Sunday, October 26, 2014

What a Steal

Big time at the grocery today. These treasures were on the 50% off table.  $7 Cheetos and $9 Tostitos now available for $3.5 and $4.5, respectively.

It only dawned on us once home to think about why such a big discount. They're six months old.

We've never been so happy for preservatives.

Sunday, October 5, 2014

Asia Lite: Part I

Filipino Jeepny
Greetings, from the Philippines!

While John is off bringing this island nation clean water, Miles and I are on something of a field trip. Weeee!

In true tag-along fashion I do no homework to prepare for the trip and know next to nothing about Manila, except it's one "l" not two. We stay in Bonafacio Global City (BGC), one of several newish developments in the capital city. When I say "development", what I mean is "an actual city". I count twelve high rises under construction within eye shot of our hotel. Manila is booming.


View from Seda Hotel
Bonafacio Global City
In BGC everything feels new and - I quickly realize - oddly familiar. It turns out Filipinos have an affinity for the United States and all things American, the legacy of a brief stint as a U.S. territory following the Spanish-American war. It's not just their crisp English (which is heaven-sent after two months spending most of my mental capacity struggling to be understood in Indonesian). I stop on a street corner and realize I'm standing between Old Navy and IHOP. It's like Tampa here, with sky scrapers. The roads are laid out in a grid. There are functioning crosswalks. The locals LOVE basketball. Bacon appears on every menu. A bar's chalk board reads: "Alcohol does not make you Fat! It makes you Lean...against tables, chairs, floors, walls & ugly people." Nope. We are most certainly not in Jakarta any more.

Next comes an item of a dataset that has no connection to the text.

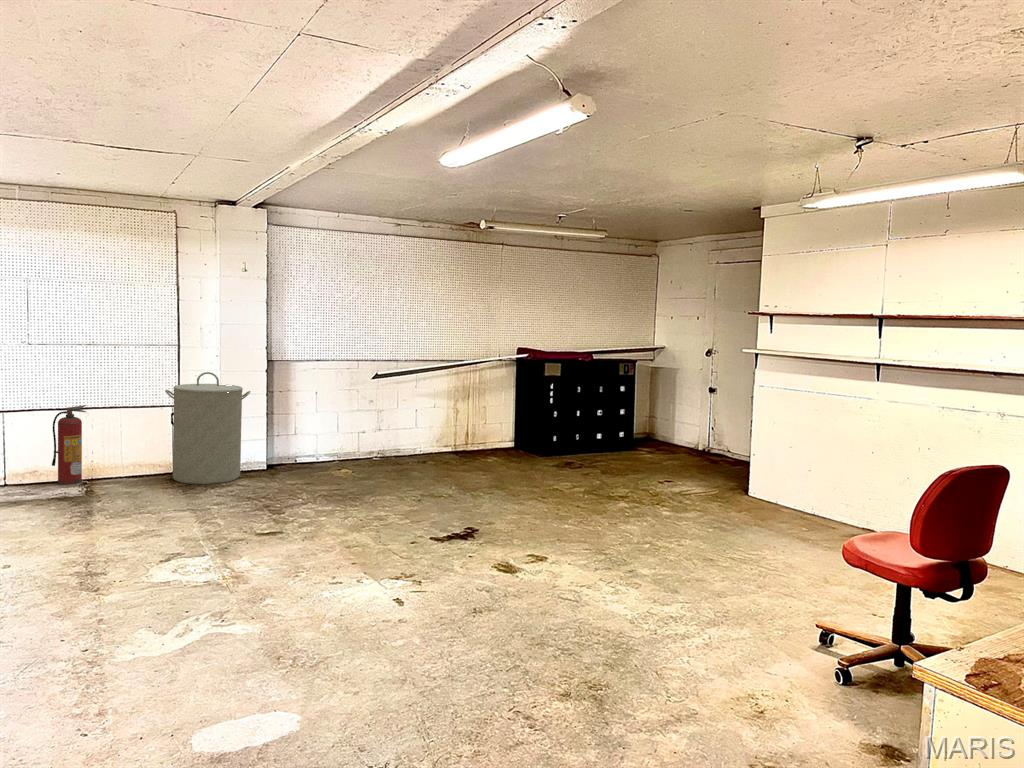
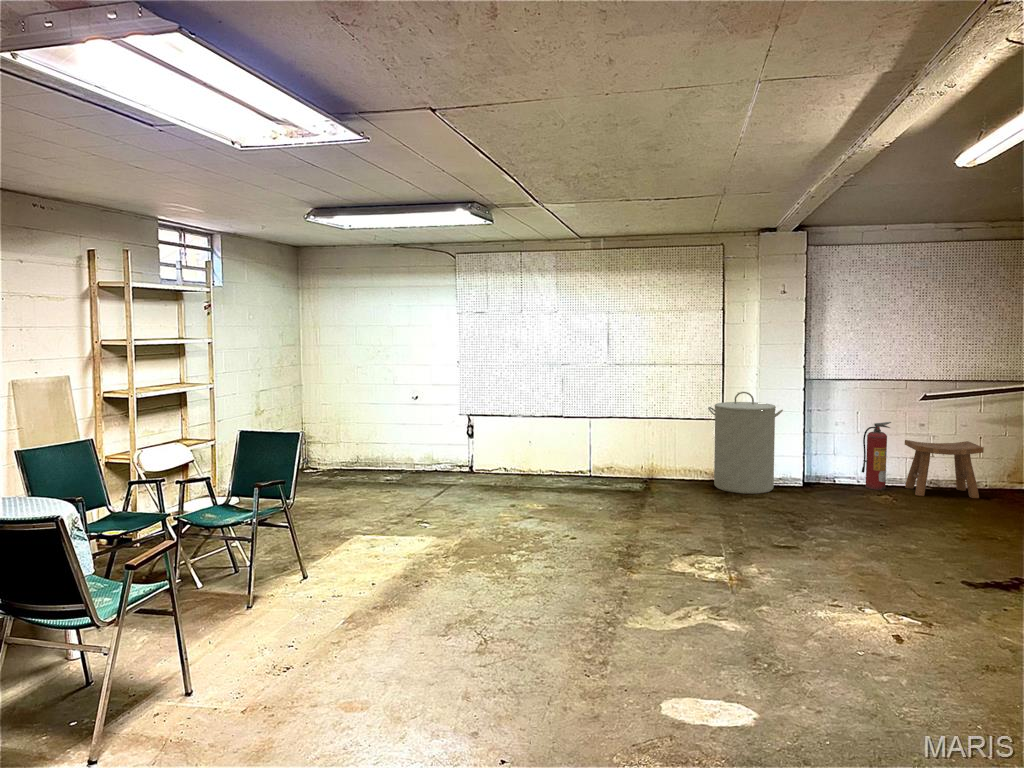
fire extinguisher: present [52,405,86,484] -> present [862,422,891,490]
stool: none [359,416,420,468] -> present [905,440,984,498]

Asia-lite. That's how John describes it. I'm a little surprised to find myself very, very excited about all of this. Was I homesick and didn't know it? Armed with some local currency, the first thing I buy is a bag of Cheetos.

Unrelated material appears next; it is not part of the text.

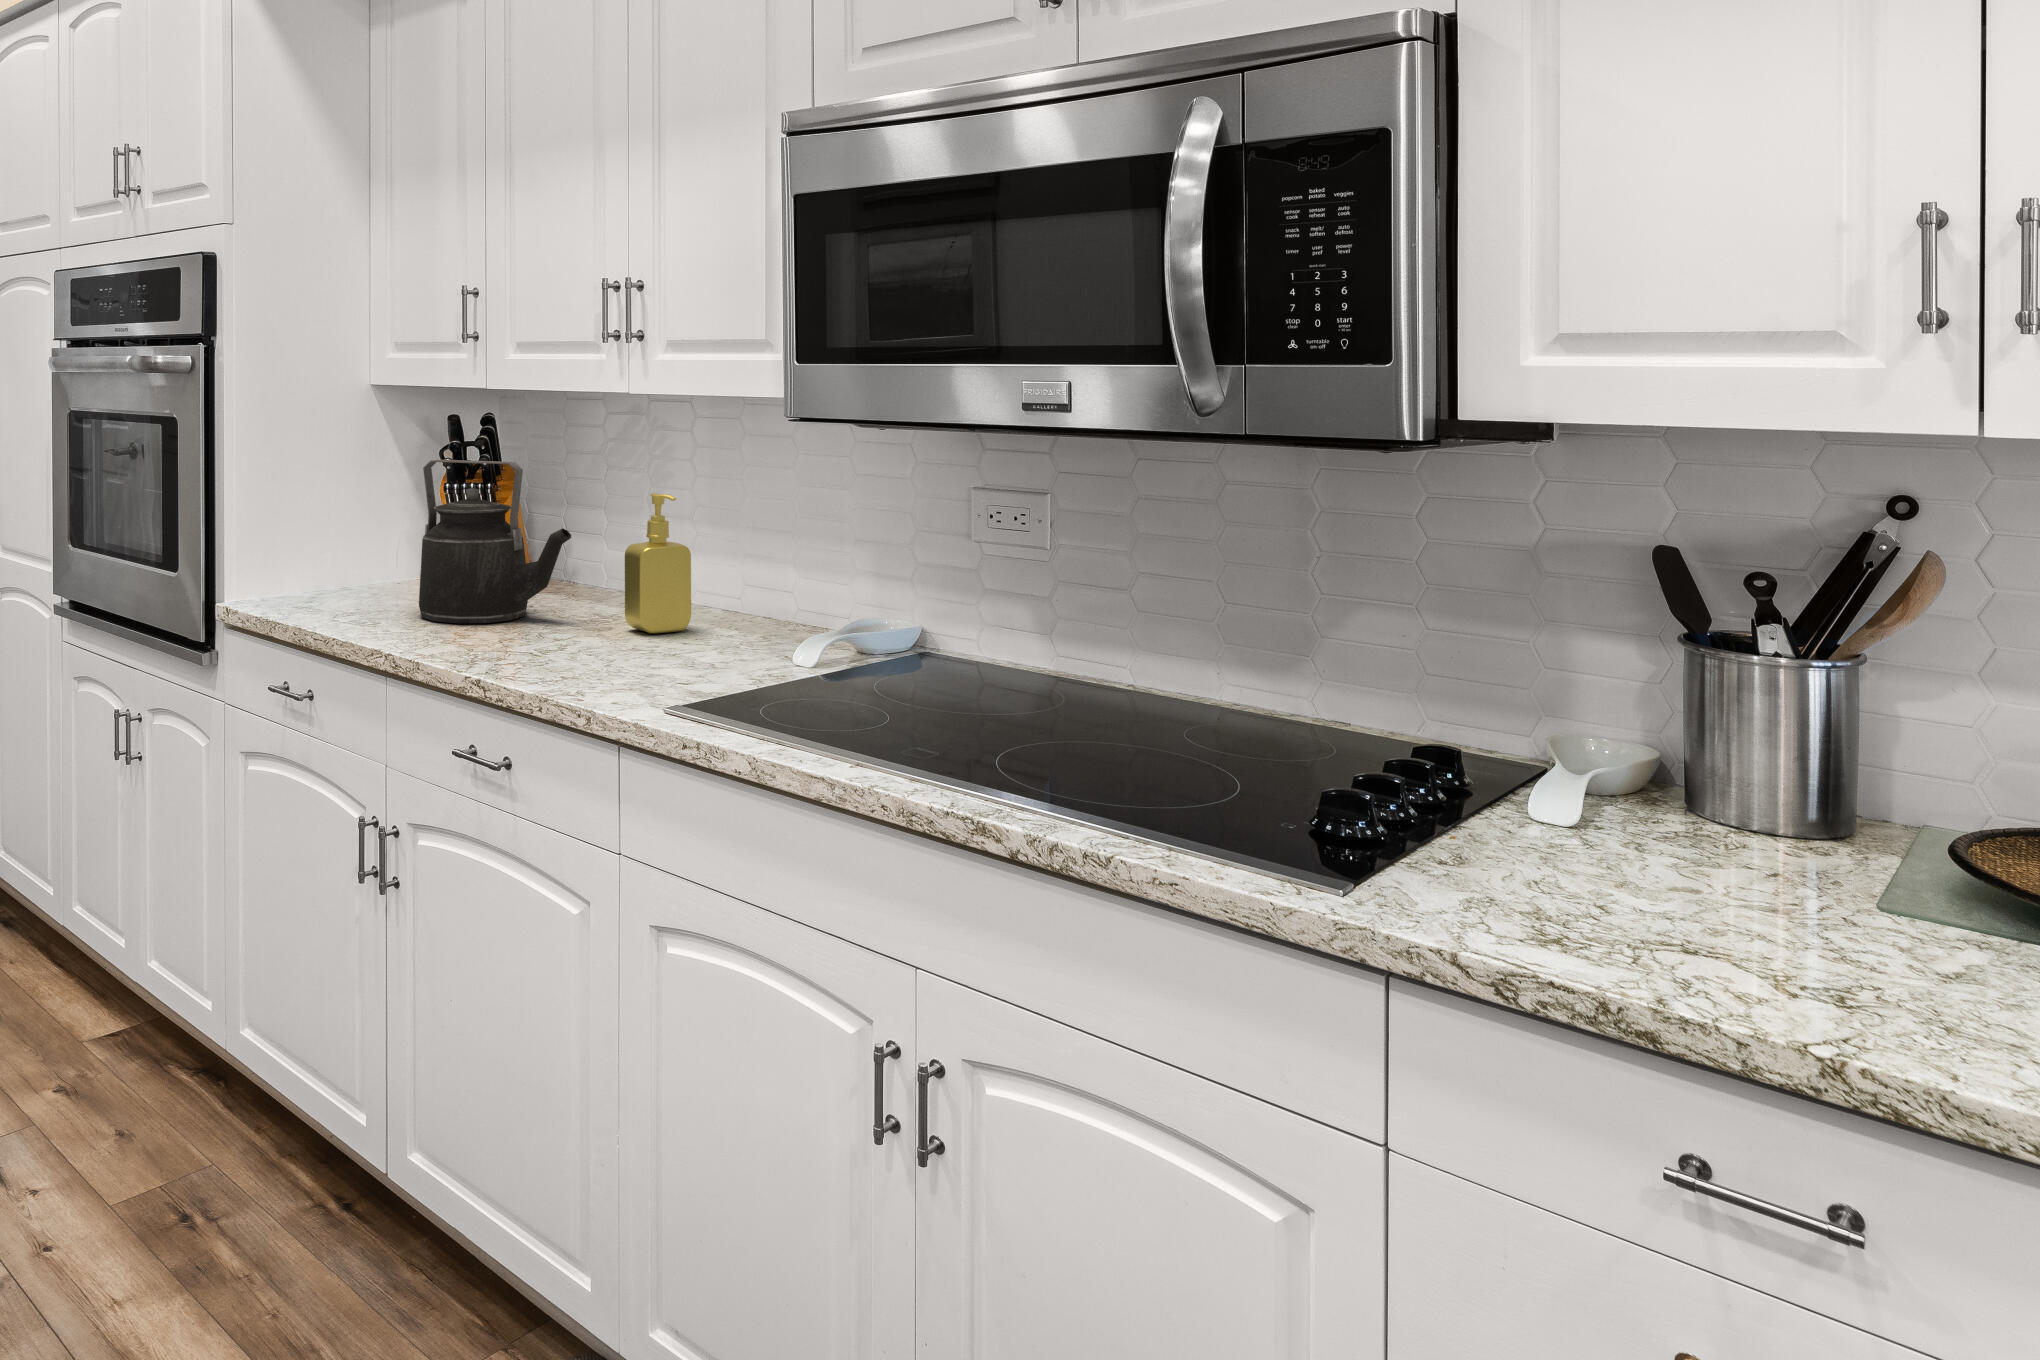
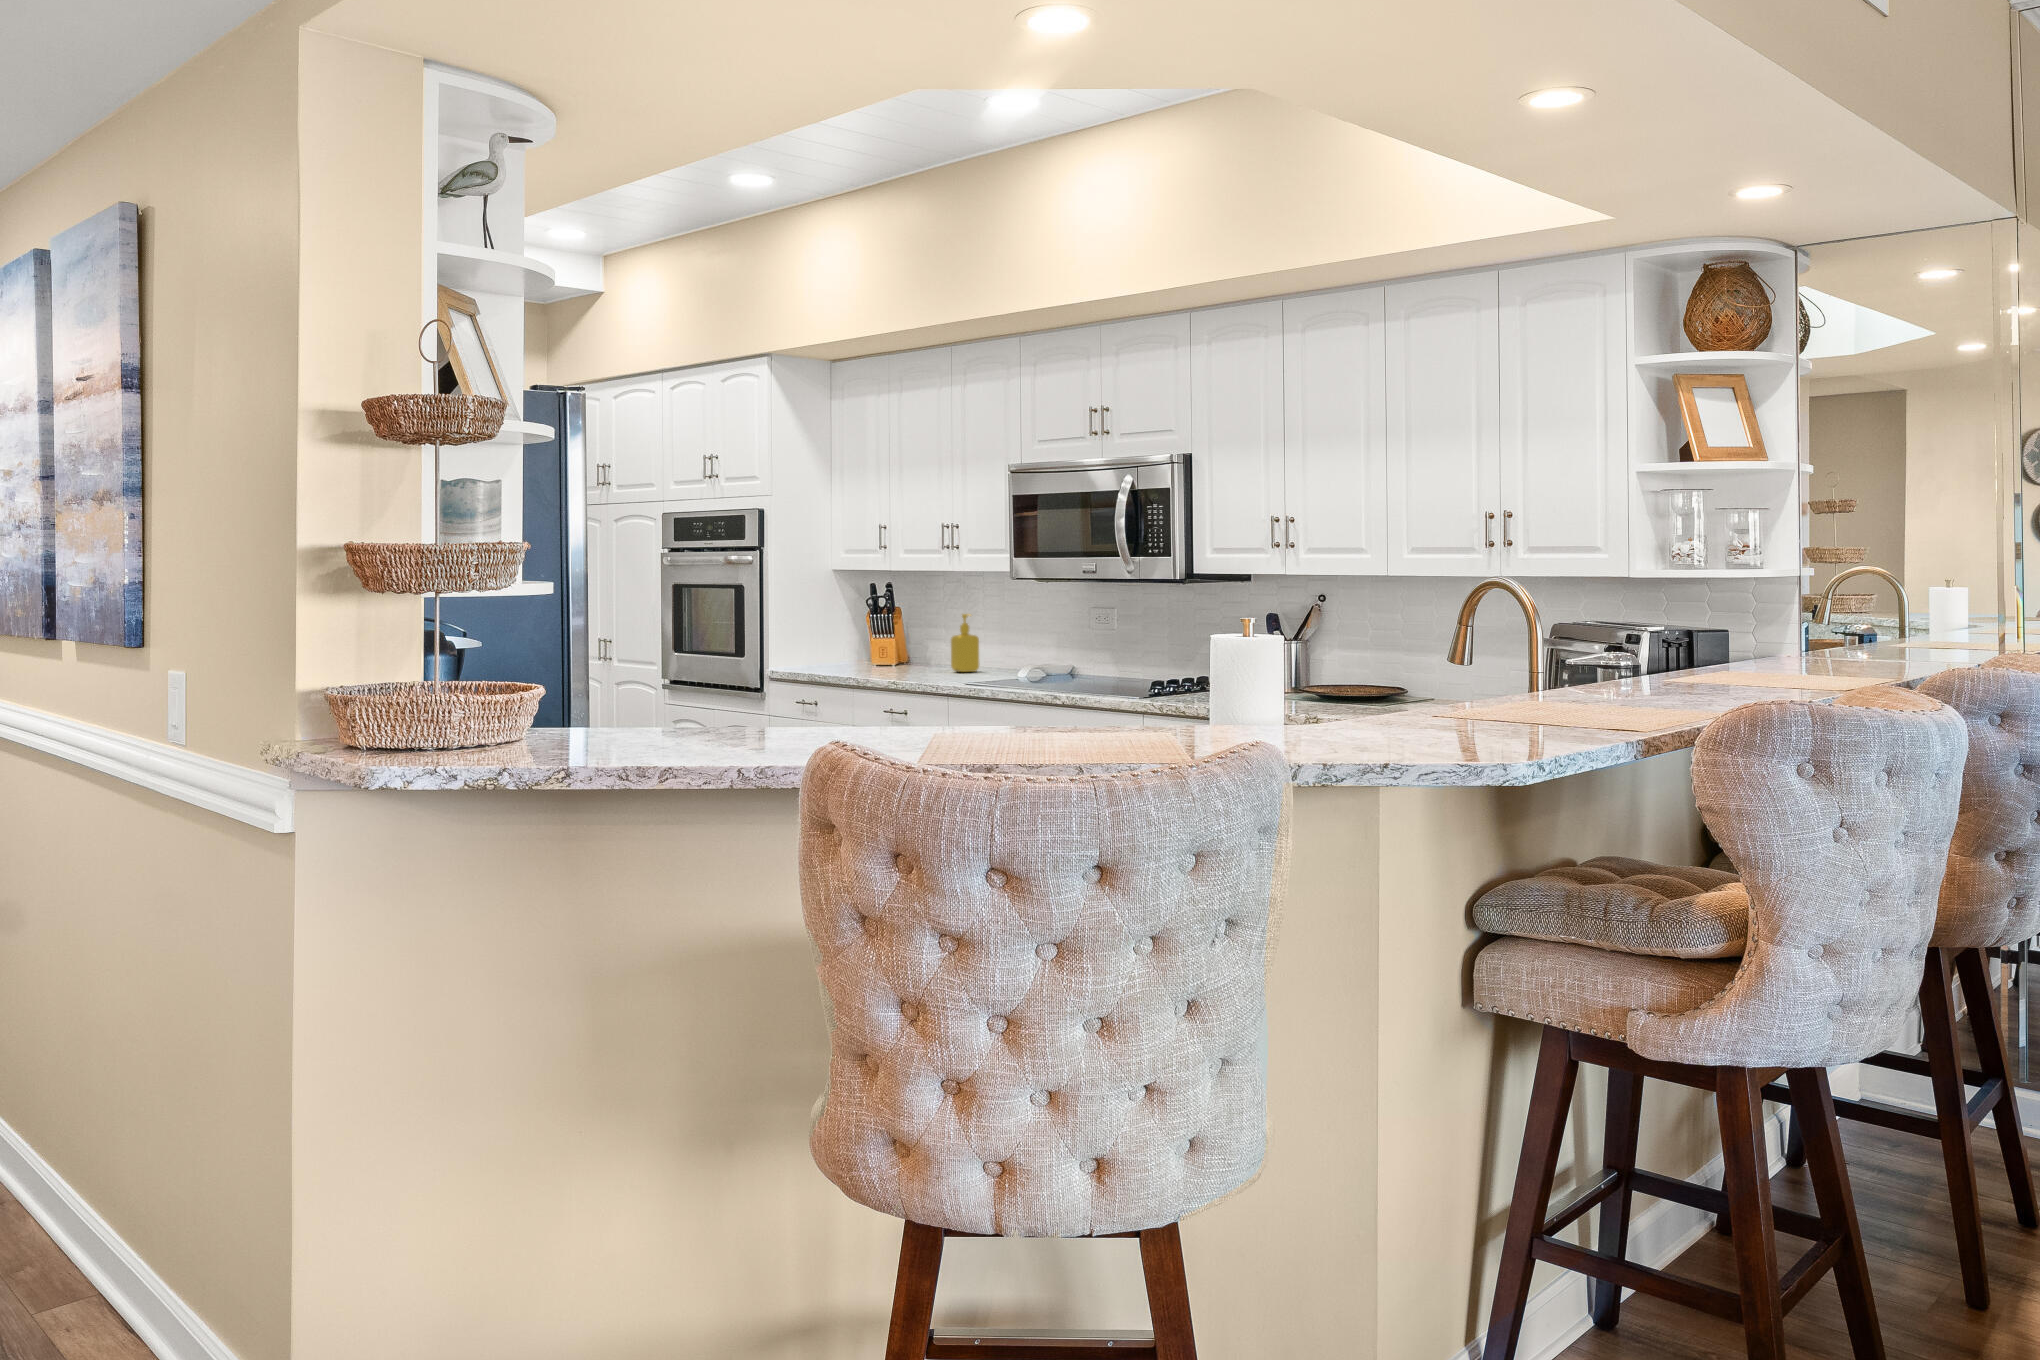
kettle: present [419,460,571,623] -> none [860,602,928,672]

But Manila really endears itself to me when - after purchasing a local SIM card at a little telecom store - the lady clerk says to me, "I like your nose, ma'am". Oh, where were you when I was 14!

Of course, not all of Manila looks like BGC and not all of the Philippines looks like South Florida. This is a country, afterall, that televises cock fighting.

I'm determined to emerge from the Americana bubble and see some of the city. But Manila is massive and I'm dealing with the attention span of a five-month old. Where to start? I let my priority-compass guide us, which is how we end up in Marikina City, Manila's shoe district.


Shoe Museum
We search out the Marikina Shoe Museum because I think it's important to Miles' development to see Imelda Marcos' shoe collection. About 800 of her 3,000 pairs are in the museum. It's a tiny place; you can see the entire collection in about 10 minutes, especially since the majority consists of duplicates of the exact same pair in every color. I count about 40 pairs of house slippers...in blue. But the museum also has shoes donated from various politicians, even a ballerina. It's kind of adorable.

We find a little cafe. I order a giant plate of deliciousness. I admire Manila's wide array of motorized transportation options, most of which I won't experience because that would make me an irresponsible parent.


Single serving
There are amazingly colorful buses called Jeepnys, classic American Jeeps extended like limousines and painted like they were featured on MTV's Pimp My Ride. And there are "tricycles", or motorcycles with steel side cars for 2-4 people. Based on the clearance of the side car roofs, they are decidedly not meant for tall people.

Miles and I call Edmund, the taxi driver who brought us to the museum. He is sweet to Miles but is surprised that I only have one child. He lets me know he has five. I feel my uterus cry a little. But Edmund is lovely and shows me a name painted on his cab comprised of letters from the names of his kids. Also adorable.

Our trip to Marikina is our only cultural excursion for the week. I spend the remainder of my time in Manila popping into Lush because I've forgotten face wash and buying John a new moleskin notebook at the giant bookstore that looks just like a Barnes and Noble. Oh, and I stock up on Ziplocks, because a box costs $10.99 in Jakarta.